** Description of the task **
A faithful transcription of all the records is required.

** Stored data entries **
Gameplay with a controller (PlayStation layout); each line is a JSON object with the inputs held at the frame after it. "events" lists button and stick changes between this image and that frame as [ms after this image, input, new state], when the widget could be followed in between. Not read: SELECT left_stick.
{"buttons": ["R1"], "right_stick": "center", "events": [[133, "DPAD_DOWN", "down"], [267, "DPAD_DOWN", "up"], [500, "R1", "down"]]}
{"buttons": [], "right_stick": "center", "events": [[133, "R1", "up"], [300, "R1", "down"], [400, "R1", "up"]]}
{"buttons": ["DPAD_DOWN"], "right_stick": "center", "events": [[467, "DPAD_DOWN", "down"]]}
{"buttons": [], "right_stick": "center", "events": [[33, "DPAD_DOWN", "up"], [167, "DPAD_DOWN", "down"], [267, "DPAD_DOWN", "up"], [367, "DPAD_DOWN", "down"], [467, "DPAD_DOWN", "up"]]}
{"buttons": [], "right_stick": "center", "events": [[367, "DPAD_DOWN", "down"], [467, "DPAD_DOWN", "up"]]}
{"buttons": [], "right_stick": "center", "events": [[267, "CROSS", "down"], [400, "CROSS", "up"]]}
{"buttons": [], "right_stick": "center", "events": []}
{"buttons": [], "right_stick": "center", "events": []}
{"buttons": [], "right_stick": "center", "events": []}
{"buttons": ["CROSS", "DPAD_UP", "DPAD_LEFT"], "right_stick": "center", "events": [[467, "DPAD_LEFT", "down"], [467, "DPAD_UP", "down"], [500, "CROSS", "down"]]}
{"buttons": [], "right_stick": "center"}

** Exercise result **
Gameplay with a controller (PlayStation layout); each line is a JSON object with the inputs held at the frame after it. "events" lists button and stick changes between this image and that frame as [ms after this image, input, new state], when the widget could be followed in between. Not read: SELECT left_stick.
{"buttons": ["R1"], "right_stick": "center", "events": [[133, "DPAD_DOWN", "down"], [267, "DPAD_DOWN", "up"], [500, "R1", "down"]]}
{"buttons": [], "right_stick": "center", "events": [[133, "R1", "up"], [300, "R1", "down"], [400, "R1", "up"]]}
{"buttons": ["DPAD_DOWN"], "right_stick": "center", "events": [[467, "DPAD_DOWN", "down"]]}
{"buttons": [], "right_stick": "center", "events": [[33, "DPAD_DOWN", "up"], [167, "DPAD_DOWN", "down"], [267, "DPAD_DOWN", "up"], [367, "DPAD_DOWN", "down"], [467, "DPAD_DOWN", "up"]]}
{"buttons": [], "right_stick": "center", "events": [[367, "DPAD_DOWN", "down"], [467, "DPAD_DOWN", "up"]]}
{"buttons": [], "right_stick": "center", "events": [[267, "CROSS", "down"], [400, "CROSS", "up"]]}
{"buttons": [], "right_stick": "center", "events": []}
{"buttons": [], "right_stick": "center", "events": []}
{"buttons": [], "right_stick": "center", "events": []}
{"buttons": ["CROSS", "DPAD_UP", "DPAD_LEFT"], "right_stick": "center", "events": [[467, "DPAD_LEFT", "down"], [467, "DPAD_UP", "down"], [500, "CROSS", "down"]]}
{"buttons": [], "right_stick": "center"}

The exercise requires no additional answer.